* **Exercise requirements**:
The reply should be the records repeated exactly, without any images.
^^^^^^^^^^^^^^^^
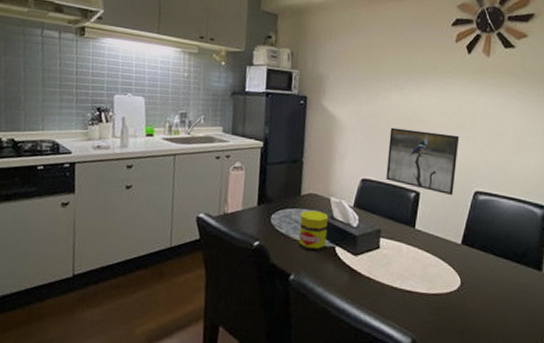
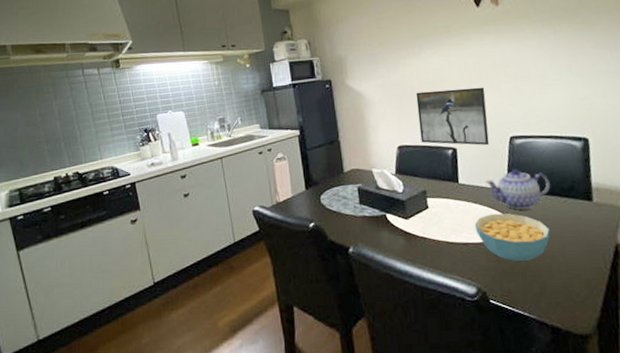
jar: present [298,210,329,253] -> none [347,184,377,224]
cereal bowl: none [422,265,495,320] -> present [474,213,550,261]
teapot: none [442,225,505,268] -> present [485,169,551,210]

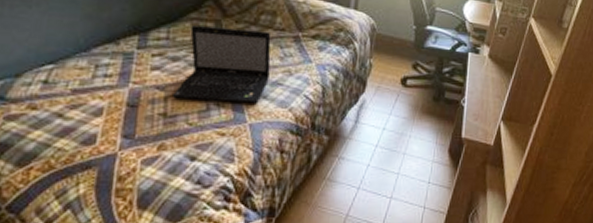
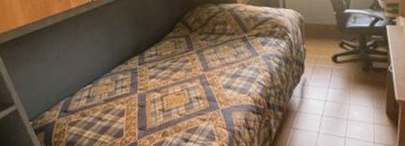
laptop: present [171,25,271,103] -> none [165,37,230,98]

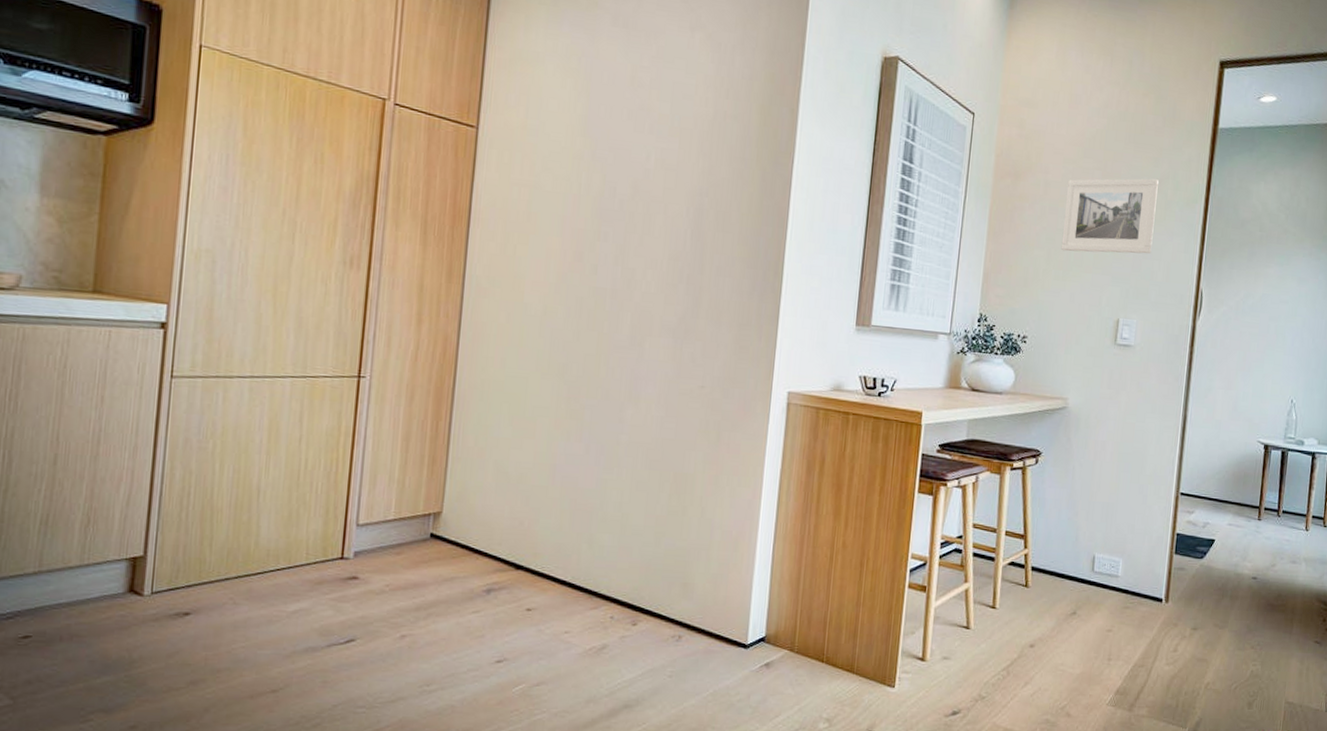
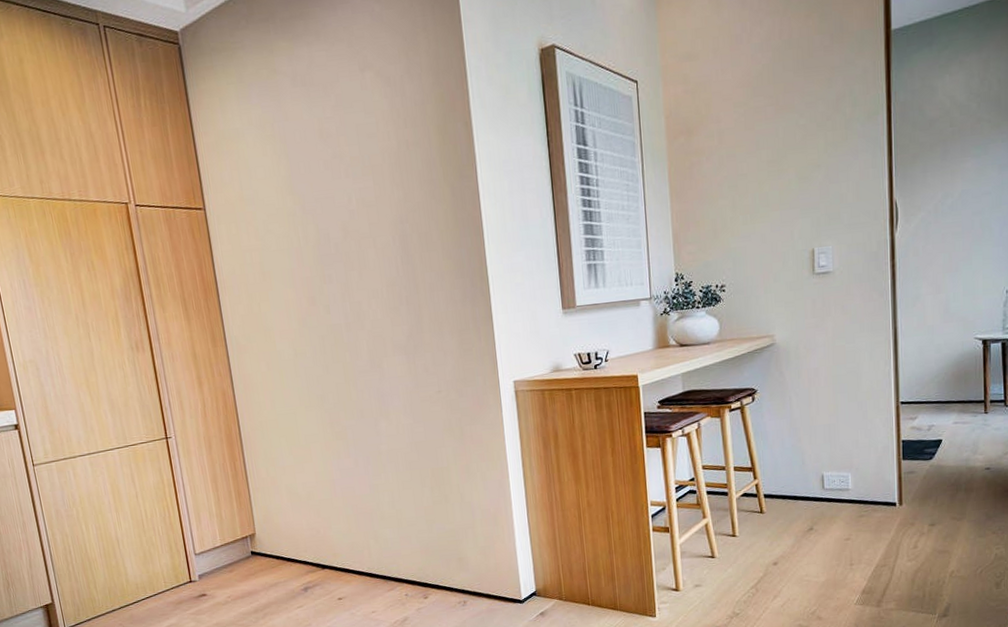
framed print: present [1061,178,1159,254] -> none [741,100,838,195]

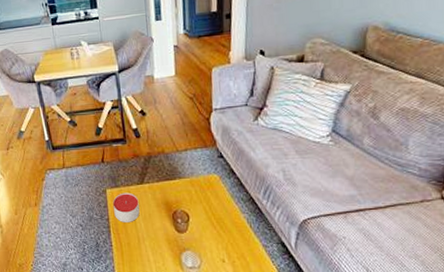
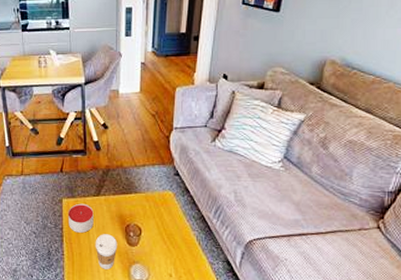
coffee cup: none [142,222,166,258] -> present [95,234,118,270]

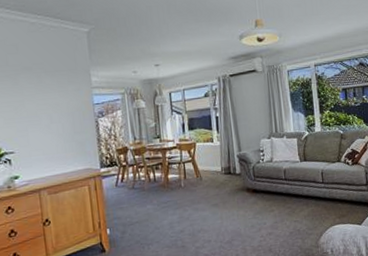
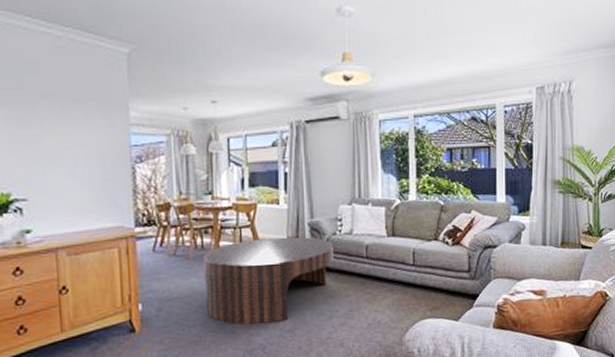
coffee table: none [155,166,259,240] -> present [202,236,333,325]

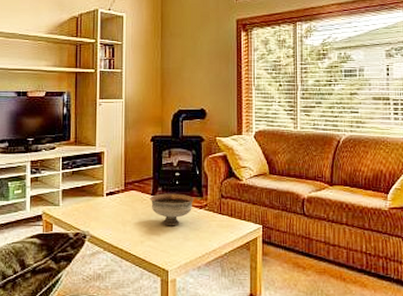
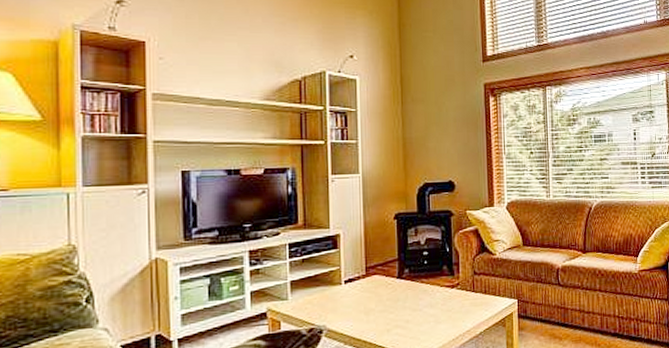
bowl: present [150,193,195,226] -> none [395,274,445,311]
^^^^^^^^^^^^^^^^
* **Answer space**:
jar: present [298,210,329,253] -> none [347,184,377,224]
cereal bowl: none [422,265,495,320] -> present [474,213,550,261]
teapot: none [442,225,505,268] -> present [485,169,551,210]

laptop: present [171,25,271,103] -> none [165,37,230,98]

framed print: present [1061,178,1159,254] -> none [741,100,838,195]

coffee cup: none [142,222,166,258] -> present [95,234,118,270]

coffee table: none [155,166,259,240] -> present [202,236,333,325]

bowl: present [150,193,195,226] -> none [395,274,445,311]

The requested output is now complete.